Kickoff: Navy at Indiana, 6 p.m. Saturday
Online: For more on college sports, follow Pete DiPrimio via Twitter at www.twitter.com/pdiprimio
BLOOMINGTON -- Indiana safety Greg Heban knows it's coming. It's Navy, after all. The master of the triple-option offense, a run-heavy attack that includes the legal technique no defender wants to deal with:
The cut block.
“I know they will cut block a lot,” Heban says. “I was on the bad end of that.”
That was last year, when IU lost a 31-30 heartbreaker at Navy. Now the Midshipmen (0-0) come to Memorial Stadium on Saturday looking to better last year's 257-rushing-yard total.
The Hoosiers (1-0) have other ideas.
“It's a totally different scheme than what we're use to,” Heban says. “We have to put our normal defensive scheme on hold for a week for these guys.”
In the triple-option attack, Navy can attack with running backs up the middle or sweeps or option pitches. Or the quarterback can keep it and go inside or out. There are all sorts of fakes and misdirections. If you're not disciplined, you get beat.
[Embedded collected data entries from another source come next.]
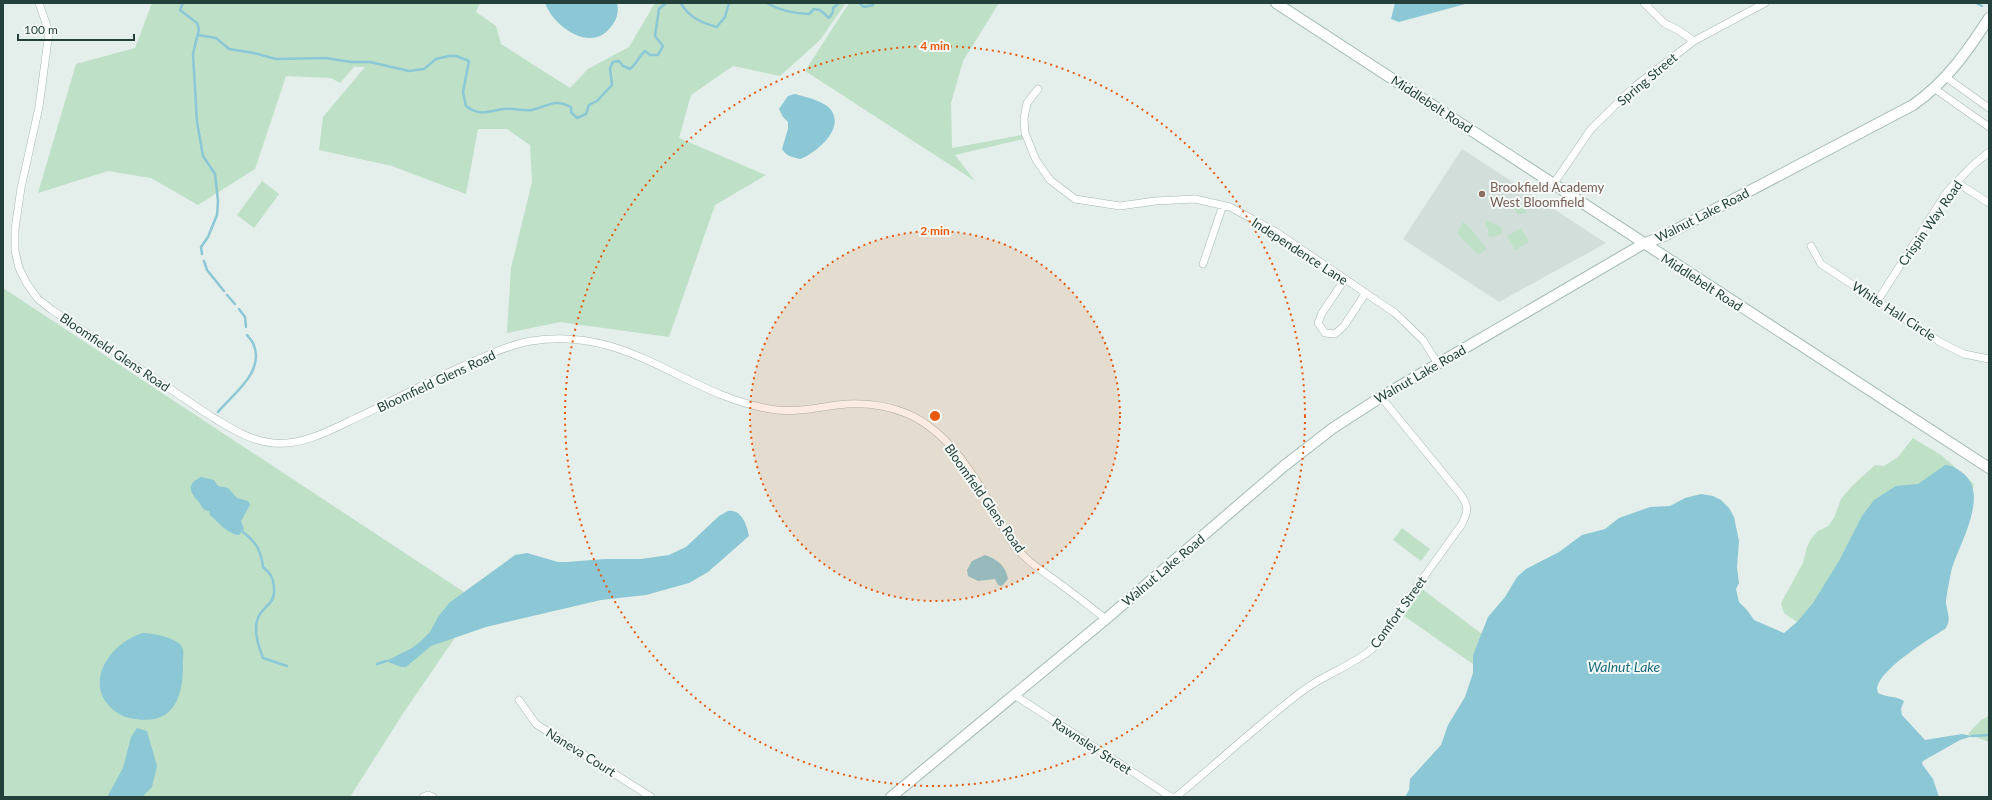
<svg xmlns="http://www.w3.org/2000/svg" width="1992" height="800" viewBox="0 0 1992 800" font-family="Lato,sans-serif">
	<rect width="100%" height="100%" fill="#e4eeea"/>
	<path fill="#d2ded9" d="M 1462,149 L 1606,243 L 1499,302 L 1403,239 Z"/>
	<path fill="#bde0c7" d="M 152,3 L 480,3 L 476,12 L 496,26 L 501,44 L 570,88 L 588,69 L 629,47 L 655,3 L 846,3 L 820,40 L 780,76 L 733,66 L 691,95 L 679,138 L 766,175 L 715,205 L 669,337 L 560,322 L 507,333 L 511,268 L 532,182 L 530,145 L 507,129 L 478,129 L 466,194 L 392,166 L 319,150 L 323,117 L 365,67 L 354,67 L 340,83 L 331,78 L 286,76 L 255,169 L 198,205 L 151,178 L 108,171 L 38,193 L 76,64 L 135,48 Z
		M 849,3 L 999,3 L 963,61 L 951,103 L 952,148 L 1022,135 L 1023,139 L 955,155 L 975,181 L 805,71 Z
		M 262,181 L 279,194 L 254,228 L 237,215 Z
		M 1517,203 L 1524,205 L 1526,213 L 1518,215 L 1513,206 Z
		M 1487,221 L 1489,221 L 1501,227 L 1502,233 C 1497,236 1493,239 1488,235 L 1488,228 L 1485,226 Z
		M 1463,222 C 1473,229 1479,240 1487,249 L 1478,255 L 1457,233 Z
		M 1521,228 L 1529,242 L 1515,250 L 1507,236 Z
		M 3,288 L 476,600 L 453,637 L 456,636 L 404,712 L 350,797 L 3,797 Z
		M 1913,438 L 1941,455 L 1974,484 L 1973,489 L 1797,622 L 1784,613 L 1781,603 L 1803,563 L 1807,547 L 1811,539 L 1818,531 L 1828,526 L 1834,518 L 1841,499 L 1852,486 L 1875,465 L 1884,466 L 1898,457 Z
		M 1402,528 L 1430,549 L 1421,561 L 1393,540 Z
		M 1422,589 L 1482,634 L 1473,655 L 1473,664 L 1404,616 Z
		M 1989,716 L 1989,742 L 1968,734 L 1981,720 Z"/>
	<path fill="#8bc7d4" d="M 545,3 L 617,3 C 619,13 617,20 610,28 C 590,53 553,26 545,3 Z
		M 1395,3 L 1469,3 L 1399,22 L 1391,19 Z
		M 795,94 C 805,97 825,101 831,110 C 845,129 816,153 800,159 C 792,157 786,156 782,149 L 788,129 L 788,122 L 783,117 L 779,109 L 788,96 Z
		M 1945,465 C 1952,465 1958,469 1964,474 C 1990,497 1957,547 1951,572 C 1950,577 1946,598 1946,603 C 1947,612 1952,620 1945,629 C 1929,639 1880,669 1877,688 L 1878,693 C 1887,698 1895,695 1904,701 L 1901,709 L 1902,715 L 1925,740 L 1962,734 L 1973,736 L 1960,740 L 1923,761 L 1922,764 L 1933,779 L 1939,797 L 1405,797 L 1409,790 L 1410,779 L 1441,745 L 1448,725 L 1465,697 L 1473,673 L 1473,655 L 1488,617 L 1505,597 L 1517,577 L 1526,569 L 1559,552 L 1582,535 L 1605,529 L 1619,518 L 1650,507 L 1670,506 L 1685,498 L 1701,494 L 1713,496 L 1721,500 L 1729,508 L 1734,517 L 1739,541 L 1737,567 L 1739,583 L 1736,589 L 1739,602 L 1747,610 L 1754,620 L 1784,633 L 1797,622 L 1813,603 L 1839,561 L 1862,516 L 1874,500 L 1896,486 L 1918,484 Z
		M 201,477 L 214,480 L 218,486 L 228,488 L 237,498 L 248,501 L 250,505 L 241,521 L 244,529 L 239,535 C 229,535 218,522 210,515 L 209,511 C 202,511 202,505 198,501 C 188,491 188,483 201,477 Z
		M 728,511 C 742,509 747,526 749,536 L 708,572 L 689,583 L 646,595 L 601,600 L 486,627 L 431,646 L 406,667 L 401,667 L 386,661 L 412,648 L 421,641 L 430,632 L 438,617 L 449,603 L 515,555 L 527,553 L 558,562 L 567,562 L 605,559 L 641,559 L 669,555 L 686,547 L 719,516 Z
		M 985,555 C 997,559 1006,566 1008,579 L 1002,586 L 998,585 L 995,579 L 978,581 L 968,576 L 967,570 L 972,561 Z
		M 143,633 C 152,633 178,638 182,647 C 185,653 182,660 183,665 C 183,698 173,725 136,719 C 131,718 126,718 121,715 C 79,691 106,644 143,633 Z
		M 137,728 L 147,731 L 157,766 L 152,787 L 142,797 L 107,797 L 123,768 L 131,737 Z"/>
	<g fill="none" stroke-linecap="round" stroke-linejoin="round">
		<path stroke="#8bc7d4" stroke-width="2.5" d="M 183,3 L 180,10 L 197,23 L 199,29 L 193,54 L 197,122 L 203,156 L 215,174 L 218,201 L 217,215 L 208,237 L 201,247 L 202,254
			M 681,3 C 688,17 702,23 717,27 L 725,17 L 729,3
			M 767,3 C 778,10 796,14 809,14 L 814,9 L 820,10 L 829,18 L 833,12 L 833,8 L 839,3
			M 859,3 L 864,7 L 873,5 L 874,3
			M 1976,3 L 1982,6
			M 198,35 L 216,38 L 229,49 L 254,53 L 276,59 L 326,58 L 351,62 L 370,62 L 409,71 L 424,69 L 436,59 L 449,56 L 456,56 L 469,61 L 463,92 L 466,106 C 481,117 487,111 504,109 C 513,108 523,111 532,110 C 549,106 554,98 571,107 L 571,112 L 577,118 L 586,114 L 589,105 L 597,101 L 612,85 L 610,68 L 613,62 L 619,61 L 623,66 L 630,69 C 637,64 638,57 645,51 L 650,55 L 658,55 L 663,46 L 655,36 L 659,9 L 666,3
			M 204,261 L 207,270 L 224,291
			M 227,295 L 235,304
			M 239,309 L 245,317 L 246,327
			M 218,412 C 234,393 266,371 253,343 C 252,340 249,338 247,335
			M 243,532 C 256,542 261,550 263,567 C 271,574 273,577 274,588 C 276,606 260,606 257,621 C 254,632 259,648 263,658 L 287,666
			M 377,664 L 386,661
			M 1972,736 L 1989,735"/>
		<g stroke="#a6b7b2" stroke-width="8">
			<path id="street" d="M 39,3 L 49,32 L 39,107 L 21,188 L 15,229 L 15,251 L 19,268 L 27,284 L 38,299 L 52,310 L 212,417 C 231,428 250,441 273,443 C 302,446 331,430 356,418 C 397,399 436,377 477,360 C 494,352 512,344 531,341 C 628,325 683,394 770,409 C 797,414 821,406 847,404 C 867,403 889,406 908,414 C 947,431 972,472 993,508 C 1000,520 1005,533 1013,544 C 1024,559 1041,570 1056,581 C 1073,593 1089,606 1106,619
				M 1644,3 L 1664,23 L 1678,30 L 1694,41
				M 1947,78 L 1989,108
				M 1038,89 L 1027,103 L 1024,118 L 1025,133 L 1036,160 L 1050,180 L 1075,199 L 1120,206 L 1155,201 L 1195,199 L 1230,207 L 1276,232 L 1395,313 L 1423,340 L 1438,364
				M 1935,89 L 1989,127
				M 1956,182 L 1989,203
				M 1554,183 L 1591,129 L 1634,87 L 1694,41 L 1765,3
				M 1811,246 L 1821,264 L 1940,342 L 1964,354 L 1989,359
				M 1203,264 L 1223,205
				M 1345,279 L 1322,313 L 1318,323 L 1325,333 L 1335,334 L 1344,326 L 1365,294
				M 1878,300 L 1947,192 L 1972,166 L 1989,152
				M 1013,694 L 1171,797
				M 519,700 L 536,724 L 651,797
				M 423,797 L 428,795 L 433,797
				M 1176,797 C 1218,762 1258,725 1301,692 C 1323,675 1350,667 1372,649 L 1462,524 C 1468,511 1469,507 1461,495 L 1381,397"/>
		</g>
		<g stroke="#a2bab3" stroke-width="12">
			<path id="secondary" d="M 1276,3 L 1989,468
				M 891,797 L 1106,619 L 1284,466 L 1333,428 L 1381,397 L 1643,244 L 1664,236 L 1913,105 C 1946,82 1967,52 1989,18"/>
		</g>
		<use href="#street" stroke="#fff" stroke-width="7"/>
		<use href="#secondary" stroke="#fff" stroke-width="10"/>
	</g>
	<circle cx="935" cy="416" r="185" fill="#e8590c" fill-opacity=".12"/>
	<g fill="none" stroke="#e8590c" stroke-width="2" stroke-dasharray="2 4">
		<circle cx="935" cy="416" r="185"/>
		<circle cx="935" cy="416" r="370"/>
	</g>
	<circle fill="#8d6e63" stroke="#f5faf8" stroke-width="1.5" cx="1482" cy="194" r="4"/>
	<g text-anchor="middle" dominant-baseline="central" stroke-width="4" stroke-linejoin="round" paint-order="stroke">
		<g font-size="13" fill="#23413a" stroke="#f5faf8">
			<text transform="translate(1647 79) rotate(-40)">Spring Street</text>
			<text transform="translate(1432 104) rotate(33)">Middlebelt Road</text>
			<text transform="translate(1702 215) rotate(-27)">Walnut Lake Road</text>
			<text transform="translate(1930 223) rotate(-55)">Crispin Way Road</text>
			<text transform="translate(1300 251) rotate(33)">Independence Lane</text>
			<text transform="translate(1702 282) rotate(33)">Middlebelt Road</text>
			<text transform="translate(1894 311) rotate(33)">White Hall Circle</text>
			<text transform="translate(115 352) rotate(34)">Bloomfield Glens Road</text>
			<text transform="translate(1420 374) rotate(-30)">Walnut Lake Road</text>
			<text transform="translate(436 381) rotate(-25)">Bloomfield Glens Road</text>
			<text transform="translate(985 498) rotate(55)">Bloomfield Glens Road</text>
			<text transform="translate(1163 570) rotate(-40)">Walnut Lake Road</text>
			<text transform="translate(1398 612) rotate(-54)">Comfort Street</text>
			<text transform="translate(1092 746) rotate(33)">Rawnsley Street</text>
			<text transform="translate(581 752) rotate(32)">Naneva Court</text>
		</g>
		<g font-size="13" fill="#785e54" stroke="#f5faf8" text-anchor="start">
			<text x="1490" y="187">Brookfield Academy<tspan x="1490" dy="15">West Bloomfield</tspan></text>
		</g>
		<g font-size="14" font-style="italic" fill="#1a6b7f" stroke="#f5faf8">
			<text x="1624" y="666">Walnut Lake</text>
		</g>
	</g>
	<circle cx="935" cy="416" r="6" fill="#e8590c" stroke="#f5faf8" stroke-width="2"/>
	<g font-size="12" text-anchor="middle" font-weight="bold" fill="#e8590c" stroke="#f5faf8" stroke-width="4" stroke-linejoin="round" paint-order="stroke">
		<text x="935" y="50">4 min</text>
		<text x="935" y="235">2 min</text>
	</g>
	<rect width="1992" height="800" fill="none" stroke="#23413a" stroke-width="8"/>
	<path d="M18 34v6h116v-6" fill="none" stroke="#23413a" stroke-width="2"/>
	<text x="24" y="34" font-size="12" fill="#23413a" stroke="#f5faf8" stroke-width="3" paint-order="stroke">100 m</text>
</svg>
“Navy does a great job of manipulating the defense,” Heban says. “You have to have great eyes and be aware of where you need to be.”
If you aren't aware, you get the cut block.
That refers to an offensive player knocking down a defensive player by hitting him at the knees. It's legal as long as the defensive player isn't already engaged with another offensive player.
In this case, defensive backs and linebackers are the most vulnerable. While their attention is focused on the ball carrier, a receiver or tight end can rush in, knock them down and open the field for a potentially big play.
“It's something the safeties and linebackers are working a lot on,” Heban says. “If you're setting the edge and you get chopped, the edge is gone. They'll get outside.”
Defensive backs in general, safeties in particular, are often the last line of defense. Take them out and you get a big play, perhaps a touchdown.
“You need to know where you need to be in the right gap,” Heban says. “If the ball is handed off up the middle, the D-line takes care of it. If the ball gets to the perimeter off the option, then the (defender) on the quarterback and the (defender) on the pitch guy have to be ready for it.”
How to you defend against the chop block?
“It's a lot of practice,” Heban says. “If you see the (offensive player's) head going down, you keep your feet high and use your hands to press away the helmet and shoulder pad so they don't get your legs. They're trying to get to your outside leg. You've got to keep that leg free.”
Because of military guidelines, Navy players generally are smaller than those on non-military programs. They make up for it with a system that emphasizes discipline, precision, intelligence and execution.
The defense has to match that.
“Defensively the more you think, the harder it is,” Wilson said. “That's why, in my opinion, this is the most difficult team we play. For this week you put everything you do defensively on the shelf. This is an option team that's going to have some movement and some (shotgun) passes. It's going to be a tremendous challenge.
“It's going to be a game where we're going to have to do some adjusting and see if we're smart enough as coaches and players to understand what happened and get lined up because we might get caught once or twice where you don't want to be.”
Navy has another twist – if often goes for it on fourth down. It was 18-for-28 on fourth-down situations, a success rate of 64.0 percent.
“They talk about just needing 3 yards to stay on track,” Heban says. “Our key on first and second down is to get them off track, get them into third and long. That will be huge.”
The Midshipmen have another twist – quarterback Keenan Reynolds is a good passer, unlike some of their recent quarterbacks. Last year as a true freshman he completed 56.5 percent of his passes for 896 yards, nine touchdowns and just two interceptions.
So coach Ken Niumatalolo has tweaked his offense to incorporate the shotgun and pistol formations, plus added a no-huddle and spread-attack elements. Because this is Navy's first game, IU coaches can only guess what the expanded attack will do.
One thing that won't require guessing: Navy has always tried to lull defenses to sleep with the run before going deep with the pass. Now the Midshipmen are likely to be far more effective doing that.
“It's all about your eyes and reading your keys effectively,” Heban says. “Keenan Reynolds is a great quarterback. He's one of the most athletic quarterbacks Navy has had. We have to keep our eyes on him.”
And, of course, on the ball and the cut block, and more.
“You've got to win as a team,” Wilson says. “You can't make a play to beat these guys. It's not one guy. It's 11 guys, it's a bunch of guys, to beat this team.”